## SOURCE EXCERPT
Tag Archives | Japan

Is the Short Yen / Long Japanese Equities Trade Over?

In volatility we haven’t seen since the Fukushima disaster, Japanese shares dropped by 7% on Thursday before bouncing off of those lows later in the day.  Ouch!

The ostensible cause?  Fed Chairman Ben Bernanke indicated that QE Infinity might—just might—come to end if U.S. economic data improve, and China’s PMI came in lower than expected.  A more likely explanation is the recent surge in Japanese government bond yields; the 10-year yield briefly jumped above 1% before falling back into the 80-basis-range.

Japanese stocks were definitely due for a breather; the Nikkei had been up by more than 50% year to date.  But does Thursday’s action point to something bigger?  Could it be that the short yen / long Japanese equities trade is over?

We’ll see. I expect that the yen still has much further to fall, and this may or may not mean a short-term rally in Japanese equities.

Related video: Japan, China and their Ticking Demographic Time Bombs

The real trading opportunity here, however, is in Japanese bonds.  This is a trade where the risk and potential reward are asymmetric; your downside is modest while your upside is enormous.

## WRITTEN EXERCISE 1
Translate this sentence from the post on Japanese markets into Spanish: "Japanese stocks were definitely due for a breather; the Nikkei had been up by more than 50% year to date."
## WRITTEN EXERCISE 2
Copy out the passage of the post on Japanese markets starting at "Is the Short" and ending at "the day.  Ouch!".

## SUPPLIED MATERIAL

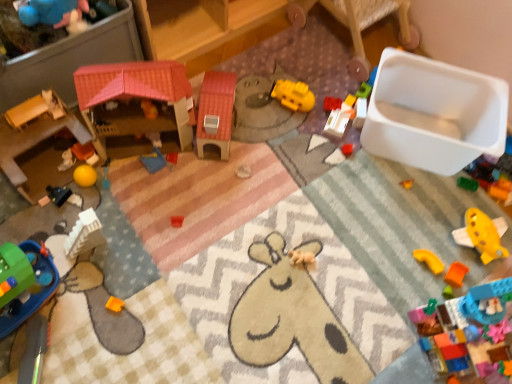
The height and width of the screenshot is (384, 512). I want to click on free space that is in between yellow plastic airplane at lower right, which appears as the first toy when viewed from the right, and smooth wooden dollhouse at left, the 1th toy in the left-to-right sequence, so click(282, 210).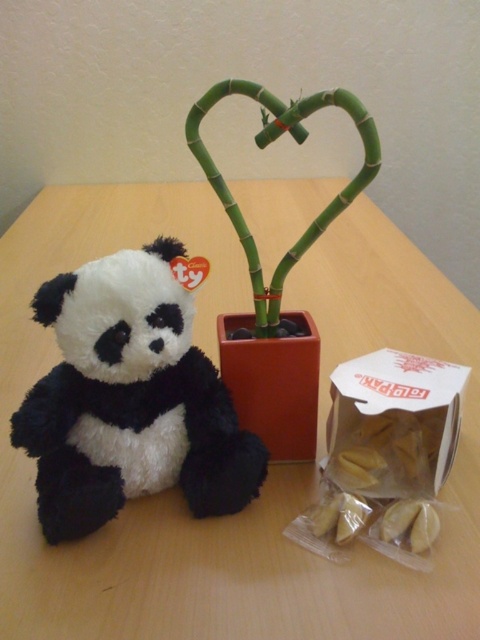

## PROBLEM SOLUTION 1
Las acciones japonesas definitivamente necesitaban un respiro; el Nikkei había subido más del 50% en lo que va del año.

## PROBLEM SOLUTION 2
Is the Short Yen / Long Japanese Equities Trade Over?

In volatility we haven’t seen since the Fukushima disaster, Japanese shares dropped by 7% on Thursday before bouncing off of those lows later in the day.  Ouch!